Am J Hematol. 2015 Dec;90(12):1180-6. doi: 10.1002/ajh.24209.
The complement pathway is a cascade of proteases that is involved in immune surveillance and innate immunity, as well as adaptive immunity. Dysfunction of the complement cascade may be mediated by aberrations in the pathways of activation, complement regulatory proteins, or complement deficiencies, and has been linked to a number of hematologic disorders, including paroxysmal noctural hemoglobinuria (PNH), hereditary angioedema (HAE), and atypical hemolytic-uremic syndrome (aHUS).
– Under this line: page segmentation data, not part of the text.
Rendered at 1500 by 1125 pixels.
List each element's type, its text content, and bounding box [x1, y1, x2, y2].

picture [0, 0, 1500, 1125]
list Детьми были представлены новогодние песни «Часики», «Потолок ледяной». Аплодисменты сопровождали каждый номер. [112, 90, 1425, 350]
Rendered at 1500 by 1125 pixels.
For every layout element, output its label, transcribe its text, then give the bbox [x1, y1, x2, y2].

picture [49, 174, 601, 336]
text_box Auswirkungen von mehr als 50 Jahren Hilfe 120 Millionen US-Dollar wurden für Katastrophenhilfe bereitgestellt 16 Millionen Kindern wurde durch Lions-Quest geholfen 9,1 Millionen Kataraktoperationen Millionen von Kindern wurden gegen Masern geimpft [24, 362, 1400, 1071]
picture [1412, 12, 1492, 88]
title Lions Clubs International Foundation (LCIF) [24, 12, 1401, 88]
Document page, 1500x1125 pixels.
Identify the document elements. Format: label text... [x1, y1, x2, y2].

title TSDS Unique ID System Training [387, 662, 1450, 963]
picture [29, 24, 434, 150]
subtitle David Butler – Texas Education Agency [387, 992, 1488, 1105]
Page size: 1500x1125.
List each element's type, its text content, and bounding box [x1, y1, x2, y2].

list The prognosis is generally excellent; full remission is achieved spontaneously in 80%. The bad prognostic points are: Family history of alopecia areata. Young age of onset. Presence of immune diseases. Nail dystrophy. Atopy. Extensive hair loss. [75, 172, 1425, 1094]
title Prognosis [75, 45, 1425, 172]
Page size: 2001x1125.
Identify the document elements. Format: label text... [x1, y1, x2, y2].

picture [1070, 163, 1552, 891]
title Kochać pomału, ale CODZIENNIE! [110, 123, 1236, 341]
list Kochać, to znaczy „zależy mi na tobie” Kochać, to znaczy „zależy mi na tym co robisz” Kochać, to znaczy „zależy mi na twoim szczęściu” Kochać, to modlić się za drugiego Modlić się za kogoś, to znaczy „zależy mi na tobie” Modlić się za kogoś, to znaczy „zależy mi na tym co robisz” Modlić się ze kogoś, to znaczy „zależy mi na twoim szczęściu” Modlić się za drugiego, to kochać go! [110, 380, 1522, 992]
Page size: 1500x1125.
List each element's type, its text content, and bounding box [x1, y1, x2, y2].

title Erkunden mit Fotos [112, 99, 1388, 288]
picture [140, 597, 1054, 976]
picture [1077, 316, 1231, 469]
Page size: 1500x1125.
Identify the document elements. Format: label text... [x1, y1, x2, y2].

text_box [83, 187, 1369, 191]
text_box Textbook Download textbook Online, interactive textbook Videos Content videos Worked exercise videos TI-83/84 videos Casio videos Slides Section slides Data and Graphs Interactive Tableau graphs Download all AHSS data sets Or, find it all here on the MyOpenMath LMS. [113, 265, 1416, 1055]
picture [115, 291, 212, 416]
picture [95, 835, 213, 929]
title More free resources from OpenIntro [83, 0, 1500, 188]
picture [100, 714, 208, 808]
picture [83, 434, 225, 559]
Here, current laboratory tests for disorders of the complement pathway are reviewed, and their utility and limitations in hematologic disorders and systemic diseases are discussed. Current therapeutic advances targeting the complement pathway in treatment of complement-mediated hematologic disorders are also reviewed.
补体途径是一系列蛋白酶,参与免疫监视和先天免疫以及适应性免疫。补体级联功能障碍可能由激活途径、补体调节蛋白或补体缺陷的异常介导,并与许多血液系统疾病有关,包括阵发性夜间血红蛋白尿症(PNH)、遗传性血管性水肿(HAE)和非典型溶血尿毒综合征(aHUS)。本文回顾了补体途径异常的当前实验室检测方法,并讨论了其在血液系统疾病和系统性疾病中的应用及局限性。本文还综述了针对补体介导的血液系统疾病治疗中补体途径的当前治疗进展。